Task item: Check every line of the entries below for "dotnet", and copy the lines that have it.

Records from a collection
────

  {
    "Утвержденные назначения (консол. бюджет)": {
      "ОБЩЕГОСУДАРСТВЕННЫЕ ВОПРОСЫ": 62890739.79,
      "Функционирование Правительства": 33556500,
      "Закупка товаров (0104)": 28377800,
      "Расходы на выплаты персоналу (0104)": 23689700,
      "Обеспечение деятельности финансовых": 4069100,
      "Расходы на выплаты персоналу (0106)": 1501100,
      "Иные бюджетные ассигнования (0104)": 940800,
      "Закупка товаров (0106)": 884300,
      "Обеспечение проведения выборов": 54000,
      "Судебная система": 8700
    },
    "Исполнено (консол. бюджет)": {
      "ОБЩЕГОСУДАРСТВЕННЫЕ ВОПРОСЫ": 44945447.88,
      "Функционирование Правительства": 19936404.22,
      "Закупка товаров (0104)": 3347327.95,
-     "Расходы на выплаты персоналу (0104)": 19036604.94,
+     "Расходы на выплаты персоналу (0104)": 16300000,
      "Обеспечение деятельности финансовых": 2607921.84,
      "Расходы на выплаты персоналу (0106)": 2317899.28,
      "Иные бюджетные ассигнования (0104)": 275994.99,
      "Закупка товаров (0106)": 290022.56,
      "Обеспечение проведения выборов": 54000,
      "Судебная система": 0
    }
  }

────

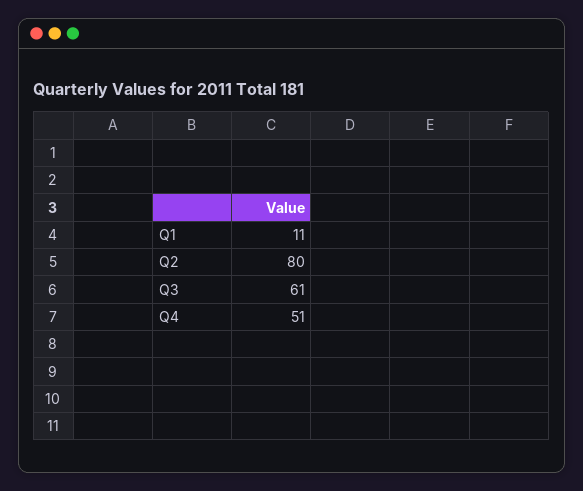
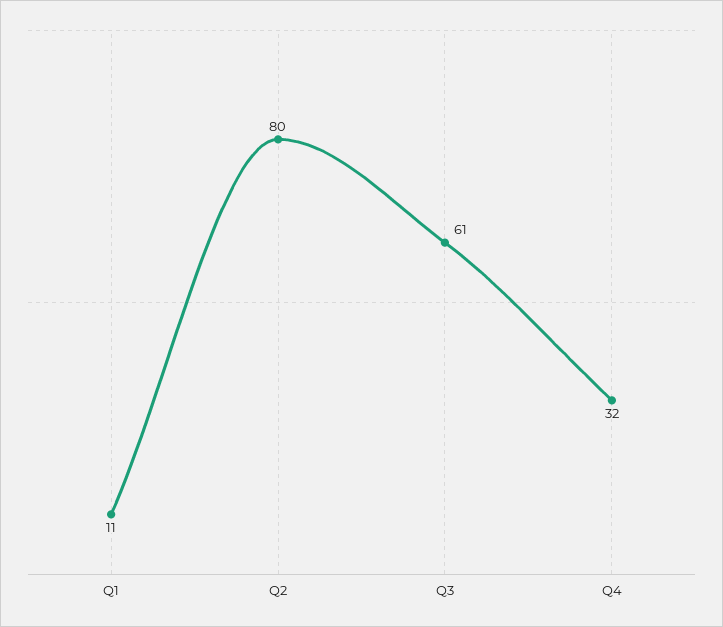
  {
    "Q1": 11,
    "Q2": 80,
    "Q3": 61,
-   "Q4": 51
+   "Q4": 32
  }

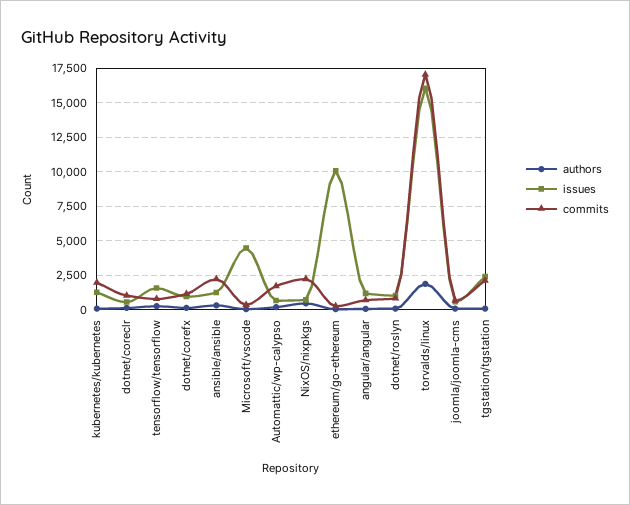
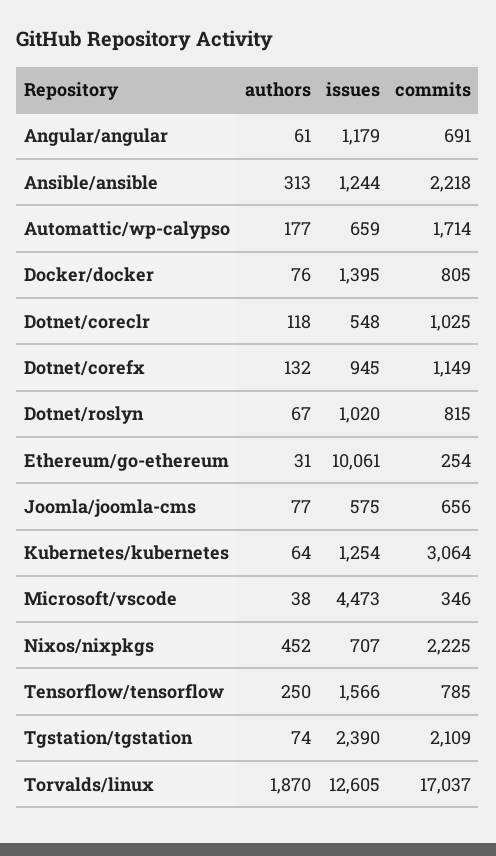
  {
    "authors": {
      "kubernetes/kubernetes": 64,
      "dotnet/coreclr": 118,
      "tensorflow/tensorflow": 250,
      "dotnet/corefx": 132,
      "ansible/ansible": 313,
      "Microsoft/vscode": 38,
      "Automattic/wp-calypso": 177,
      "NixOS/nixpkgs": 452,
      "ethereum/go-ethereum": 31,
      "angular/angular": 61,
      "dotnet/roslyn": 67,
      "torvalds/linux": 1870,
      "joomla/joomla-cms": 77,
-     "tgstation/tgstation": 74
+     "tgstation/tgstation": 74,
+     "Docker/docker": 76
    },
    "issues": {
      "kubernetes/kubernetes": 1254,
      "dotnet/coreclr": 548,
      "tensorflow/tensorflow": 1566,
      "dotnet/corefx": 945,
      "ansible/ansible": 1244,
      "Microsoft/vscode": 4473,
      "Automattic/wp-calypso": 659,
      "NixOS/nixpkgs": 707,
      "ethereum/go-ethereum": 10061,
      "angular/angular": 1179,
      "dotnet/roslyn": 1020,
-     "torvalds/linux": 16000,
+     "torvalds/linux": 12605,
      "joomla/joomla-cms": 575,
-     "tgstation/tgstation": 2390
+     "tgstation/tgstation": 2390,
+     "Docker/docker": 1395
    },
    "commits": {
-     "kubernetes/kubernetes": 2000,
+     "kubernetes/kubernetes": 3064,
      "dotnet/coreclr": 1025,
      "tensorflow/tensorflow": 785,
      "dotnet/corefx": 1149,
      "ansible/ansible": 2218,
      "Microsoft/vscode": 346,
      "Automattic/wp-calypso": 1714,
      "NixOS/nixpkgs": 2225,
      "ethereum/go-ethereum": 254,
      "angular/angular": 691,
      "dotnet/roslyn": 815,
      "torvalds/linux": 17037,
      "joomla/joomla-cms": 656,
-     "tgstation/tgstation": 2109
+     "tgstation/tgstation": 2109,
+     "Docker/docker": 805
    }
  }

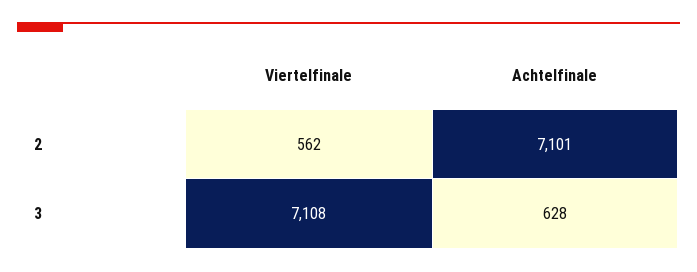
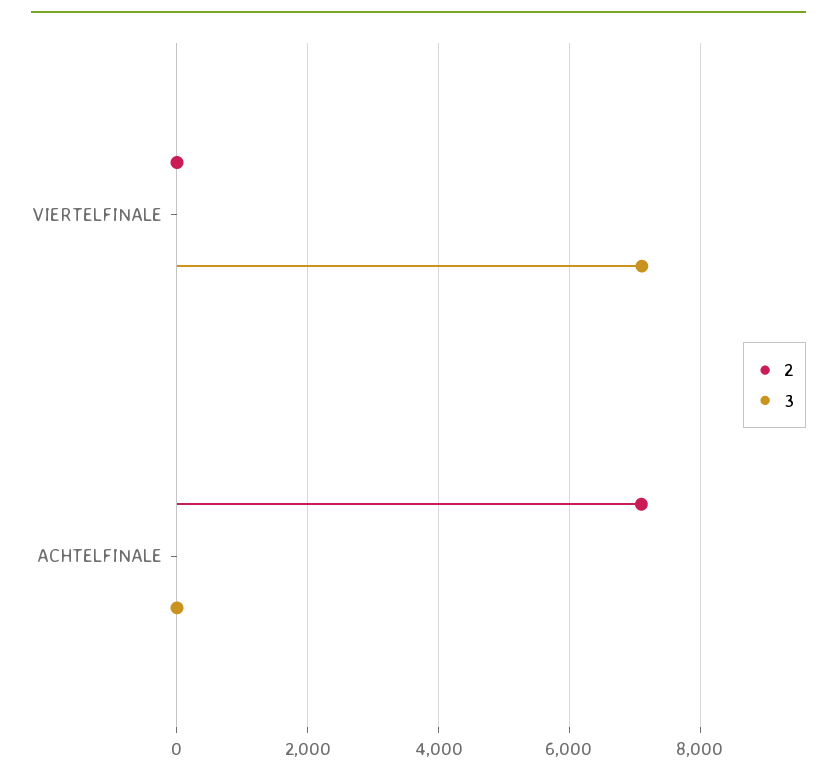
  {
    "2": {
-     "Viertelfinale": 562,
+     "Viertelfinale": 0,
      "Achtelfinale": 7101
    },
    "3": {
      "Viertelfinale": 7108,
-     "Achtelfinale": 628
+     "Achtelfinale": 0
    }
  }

────

The answer:
      "dotnet/coreclr": 118,
      "dotnet/corefx": 132,
      "dotnet/roslyn": 67,
      "dotnet/coreclr": 548,
      "dotnet/corefx": 945,
      "dotnet/roslyn": 1020,
      "dotnet/coreclr": 1025,
      "dotnet/corefx": 1149,
      "dotnet/roslyn": 815,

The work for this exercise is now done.